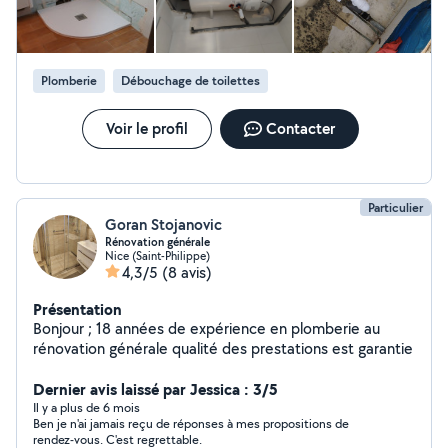
Plomberie
Débouchage de toilettes
Voir le profil
Contacter
Particulier
Goran Stojanovic
Rénovation générale
Nice (Saint-Philippe)
4,3/5
(8 avis)
Présentation
Bonjour ; 18 années de expérience en plomberie au
rénovation générale qualité des prestations est garantie
Dernier avis laissé par Jessica : 3/5
Il y a plus de 6 mois
Ben je n'ai jamais reçu de réponses à mes propositions de
rendez-vous. C'est regrettable.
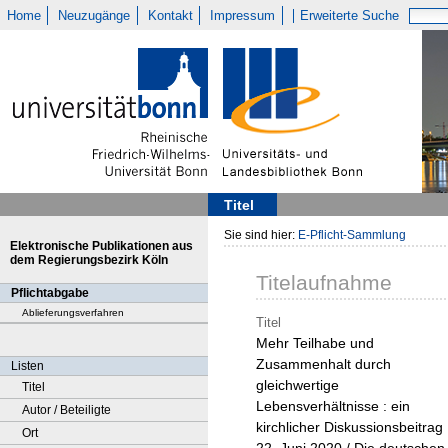
Home
Neuzugänge
Kontakt
Impressum
Erweiterte Suche
Titel
Sie sind hier:
E-Pflicht-Sammlung
Elektronische Publikationen aus
dem Regierungsbezirk Köln
Titelaufnahme
Pflichtabgabe
Ablieferungsverfahren
Titel
Mehr Teilhabe und
Zusammenhalt durch
Listen
gleichwertige
Titel
Lebensverhältnisse : ein
Autor / Beteiligte
kirchlicher Diskussionsbeitrag 
Ort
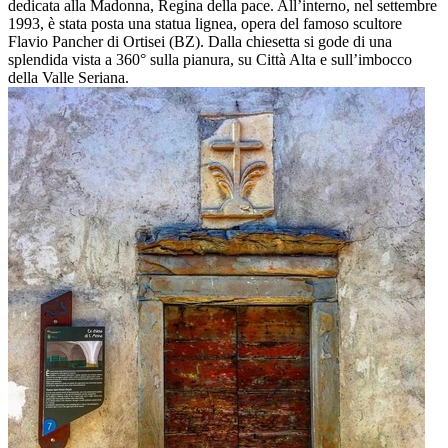
dedicata alla Madonna, Regina della pace. All’interno, nel settembre
1993, è stata posta una statua lignea, opera del famoso scultore
Flavio Pancher di Ortisei (BZ). Dalla chiesetta si gode di una
splendida vista a 360° sulla pianura, su Città Alta e sull’imbocco
della Valle Seriana.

== == ==

**Exercise aim**.
Recast every line in the rows above as a Markdown table with two columns, Line No. and Text, numbering the lines in order and skipping blank lines. Leave the pictures out of the table.

**Output for this exercise**.
| Line No. | Text |
|---|---|
| 1 | Plomberie |
| 2 | Débouchage de toilettes |
| 3 | Voir le profil |
| 4 | Contacter |
| 5 | Particulier |
| 6 | Goran Stojanovic |
| 7 | Rénovation générale |
| 8 | Nice (Saint-Philippe) |
| 9 | 4,3/5 |
| 10 | (8 avis) |
| 11 | Présentation |
| 12 | Bonjour ; 18 années de expérience en plomberie au |
| 13 | rénovation générale qualité des prestations est garantie |
| 14 | Dernier avis laissé par Jessica : 3/5 |
| 15 | Il y a plus de 6 mois |
| 16 | Ben je n'ai jamais reçu de réponses à mes propositions de |
| 17 | rendez-vous. C'est regrettable. |
| 18 | Home |
| 19 | Neuzugänge |
| 20 | Kontakt |
| 21 | Impressum |
| 22 | Erweiterte Suche |
| 23 | Titel |
| 24 | Sie sind hier: |
| 25 | E-Pflicht-Sammlung |
| 26 | Elektronische Publikationen aus |
| 27 | dem Regierungsbezirk Köln |
| 28 | Titelaufnahme |
| 29 | Pflichtabgabe |
| 30 | Ablieferungsverfahren |
| 31 | Titel |
| 32 | Mehr Teilhabe und |
| 33 | Zusammenhalt durch |
| 34 | Listen |
| 35 | gleichwertige |
| 36 | Titel |
| 37 | Lebensverhältnisse : ein |
| 38 | Autor / Beteiligte |
| 39 | kirchlicher Diskussionsbeitrag  |
| 40 | Ort |
| 41 | dedicata alla Madonna, Regina della pace. All’interno, nel settembre |
| 42 | 1993, è stata posta una statua lignea, opera del famoso scultore |
| 43 | Flavio Pancher di Ortisei (BZ). Dalla chiesetta si gode di una |
| 44 | splendida vista a 360° sulla pianura, su Città Alta e sull’imbocco |
| 45 | della Valle Seriana. |